» **Information shown**:
----

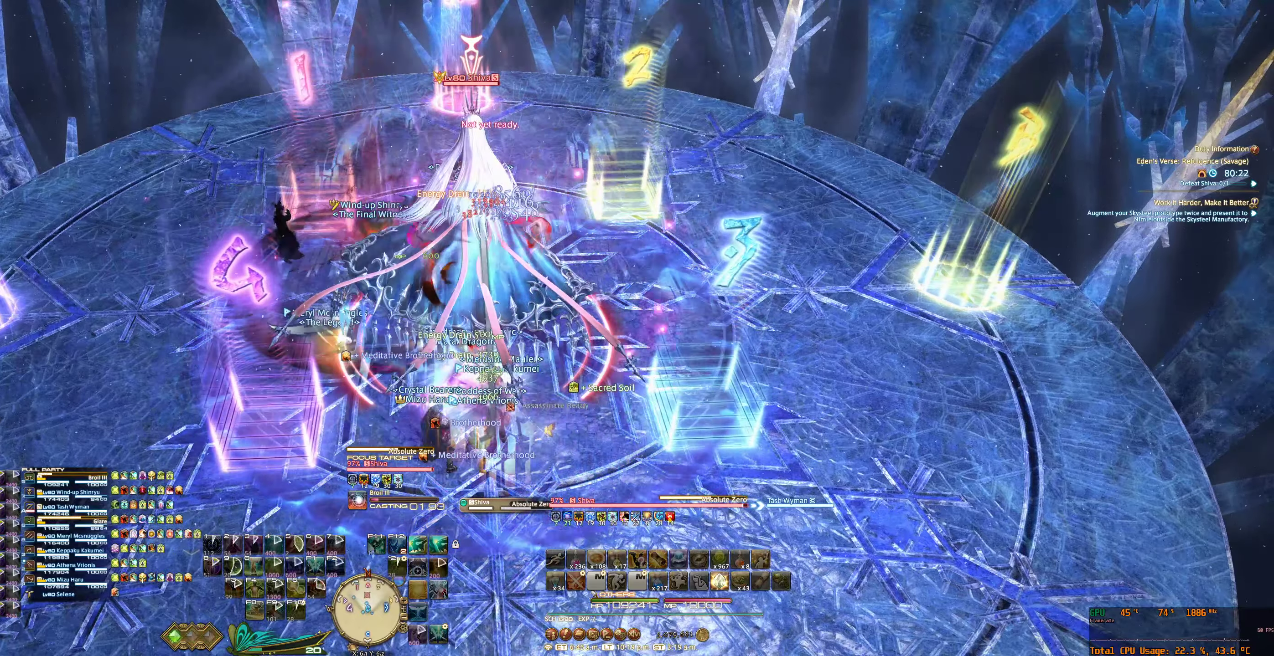
{"keys": ["1"], "mouse": ["right"], "events": []}
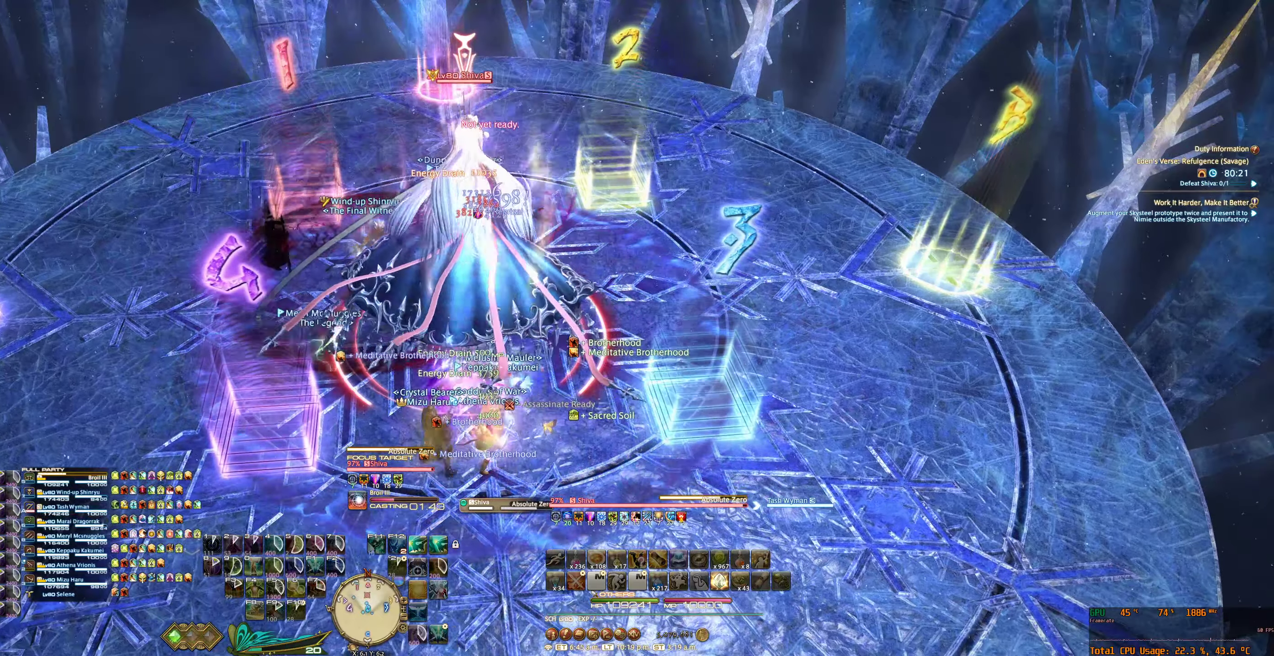
{"keys": ["1", "7", "tab"], "mouse": ["right"], "events": [[266, "tab", "down"], [300, "7", "down"], [366, "7", "up"], [400, "tab", "up"], [500, "7", "down"], [500, "tab", "down"]]}
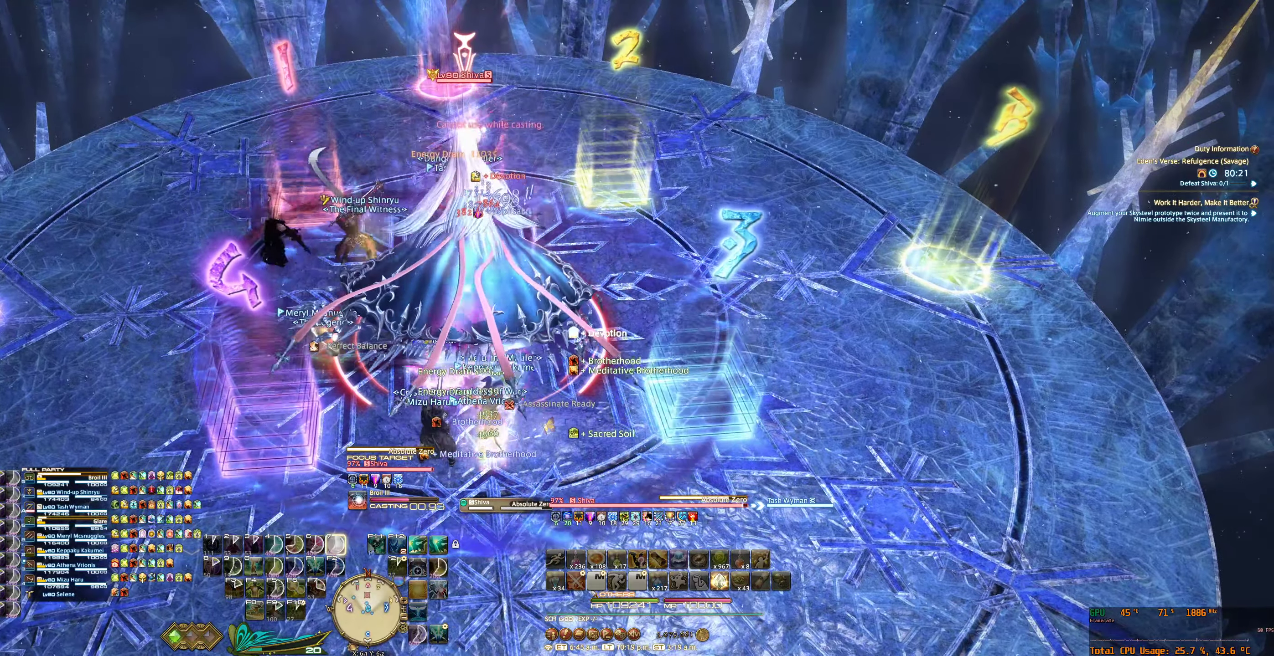
{"keys": ["1"], "mouse": ["right"], "events": [[33, "7", "up"], [100, "tab", "up"], [166, "tab", "down"], [200, "7", "down"], [233, "7", "up"], [266, "tab", "up"], [366, "7", "down"], [400, "7", "up"]]}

----

» **Aim of the exercise**: Show each line in the listing above that has "down".

» **Your solution**:
{"keys": ["1", "7", "tab"], "mouse": ["right"], "events": [[266, "tab", "down"], [300, "7", "down"], [366, "7", "up"], [400, "tab", "up"], [500, "7", "down"], [500, "tab", "down"]]}
{"keys": ["1"], "mouse": ["right"], "events": [[33, "7", "up"], [100, "tab", "up"], [166, "tab", "down"], [200, "7", "down"], [233, "7", "up"], [266, "tab", "up"], [366, "7", "down"], [400, "7", "up"]]}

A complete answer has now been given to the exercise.